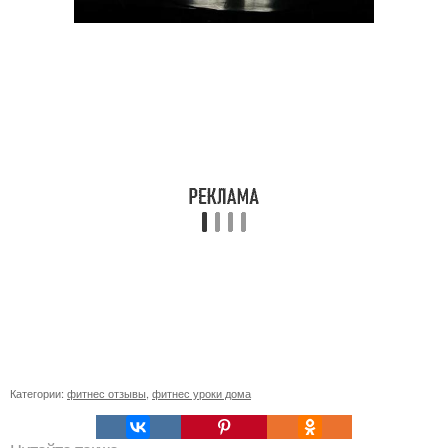
Категории:
фитнес отзывы
,
фитнес уроки дома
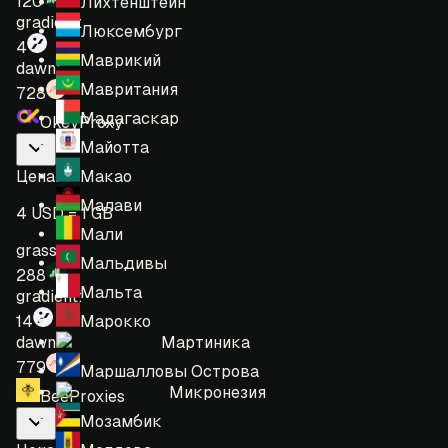
120
Лихтенштейн
gradient:
Люксембург
4
Маврикий
dawn:
Мавритания
728
Мадагаскар
OkeyProxy
Майотта
Макао
Цена
:
Малави
4 USD = 1 GB
Мали
grass:
Мальдивы
288
Мальта
gradient:
Марокко
14
Мартиника
dawn:
779
Маршалловы Острова
Микронезия
BeeProxies
Мозамбик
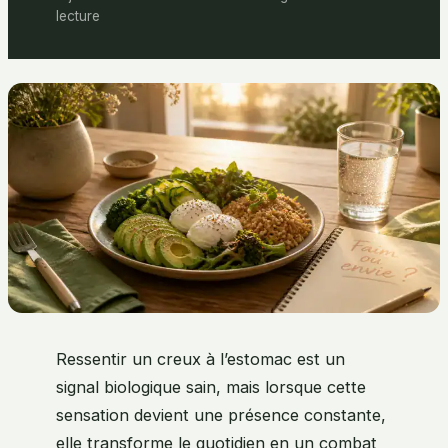
lecture
Ressentir un creux à l’estomac est un
signal biologique sain, mais lorsque cette
sensation devient une présence constante,
elle transforme le quotidien en un combat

^^^^^^^^

**Written task**
Rewrite all the lines of the data above, swapping "gradient" for "slope" and keeping everything else the same. Leave out the pictures.

**Result for this exercise**
Категории:
фитнес отзывы
,
фитнес уроки дома
120
Лихтенштейн
slope:
Люксембург
4
Маврикий
dawn:
Мавритания
728
Мадагаскар
OkeyProxy
Майотта
Макао
Цена
:
Малави
4 USD = 1 GB
Мали
grass:
Мальдивы
288
Мальта
slope:
Марокко
14
Мартиника
dawn:
779
Маршалловы Острова
Микронезия
BeeProxies
Мозамбик
lecture
Ressentir un creux à l’estomac est un
signal biologique sain, mais lorsque cette
sensation devient une présence constante,
elle transforme le quotidien en un combat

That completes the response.